Como todos los días ella salía a eso de las 11 de la mañana a comprar las verduras, para luego preparar el almuerzo. Antes de salir limpiaba su casa, barría, trapeaba, lustraba los muebles y al concluir se daba un baño. Todo era como siempre, la calle, el almacén, la gente. Cuando llegó de vuelta a su hogar las cosas cambiaron, ya no quería sacar una a una la mercadería del día, ni disponerse a cortar cada verdura como si fuese lo más importante. Ese día, un día remoto, se sentó en una silla de su comedor y se negó a realizar su rutina. Recordó por unos instantes la muerte de la madre de una de las amigas de su madre, la cual falleció mientras pelaba habas. Posteriormente, se acordaba de las historias que tenía con algunas personas, los dramas, las alegrías, las pulsiones, puesto que ahora todo eso se había ido. De nuevo negó su existencia rutinaria, porque algo nacía desde la represión de la calma, algo muy similar al aprendizaje.
Se levantó de su silla y se dirigió al baño para mirarse al espejo, allí vió las canas que habían aparecido en su cabello, sus pocas líneas de expresión y su piel marchita con el tiempo. Se miró y pensó que la vida no debía pasar en vano, necesitaba hacer algo de ella o los gusanos de la repetición podrían devorarla. Acto seguido, fue a su celular y comenzó a llamar a sus viejas amigas, pero de ese intento sólo habían obstáculos. La gente se tornó predecible y adulta, llena de ocupaciones y horarios por cumplir, ya no tenía tiempo para pensar nada de lo que ya había sido en sus vidas.
Inicialmente culpó a la sociedad, luego a cada uno de sus cercanos y finalmente, se culpó a sí misma por dejar que el tiempo pasara.
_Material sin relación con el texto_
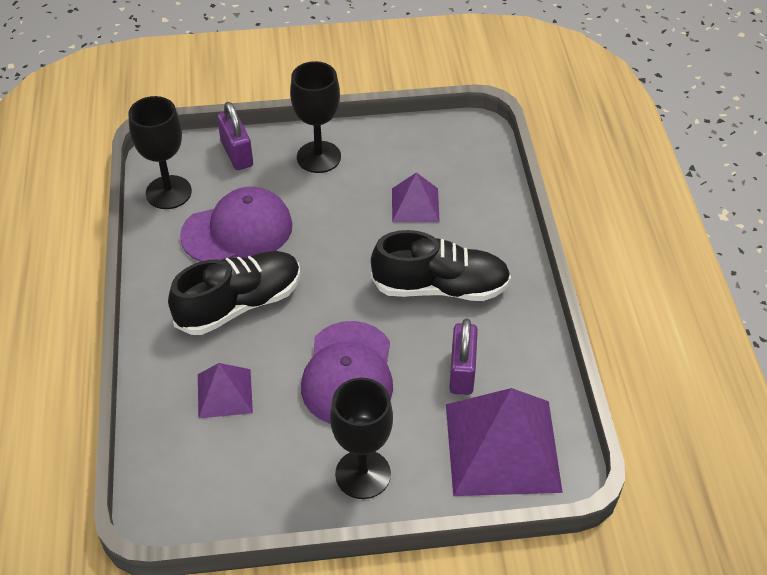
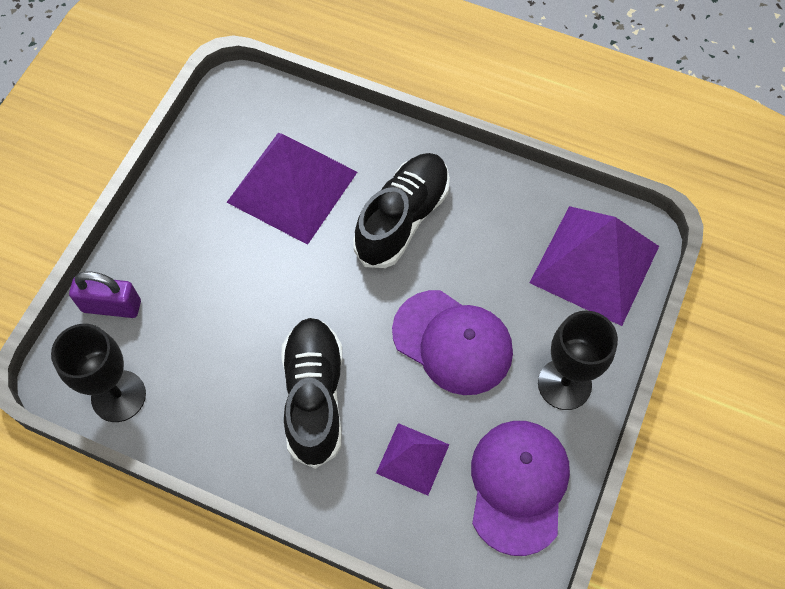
camera: 60 degrees left, 15 degrees up
(237, 230) = (218, 354): purple cap -> purple cap (518, 486)
(318, 157) = (172, 235): black goblet -> none
(415, 205) = (292, 186): purple pyramid -> purple pyramid, size x1.92
(462, 372) = (503, 252): purple padlock -> none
No, ella no tenía la culpa, pero si era parte de esta maraña de destinos. Se sentía ambivalente, con sus deseos obstruidos y rechazados, completamente impotente y frustrada; a la vez de percibirse con ansias y esperanzas. Entendió que era responsable, quizá no del mundo, pero si de seguir al mundo. Olvidó todo y corrió a buscar sus llaves para salir nuevamente de casa.
Ese día, caminó por unos parques, compró un libro y golosinas en la calle, conversó con un extraño que estaba sentado en una banca. Leyó minuciosamente cada línea del libro, miró el paisaje mientras reflexionaba en esas ideas, se sentía levemente útil a pesar de estar sentada. Aquel día se abrieron las puertas que ocultaba sus reales necesidades, así empezó a cuestionar sus pasos y experiencias, y todo ello no le pareció aburrido o agotador. Aprendió que había libertad, que no era el libro que había comprado o la golosina que se había comido, ni las elecciones de su vida, sino que estaba ahí, guardada en su voluntad y en su sentido.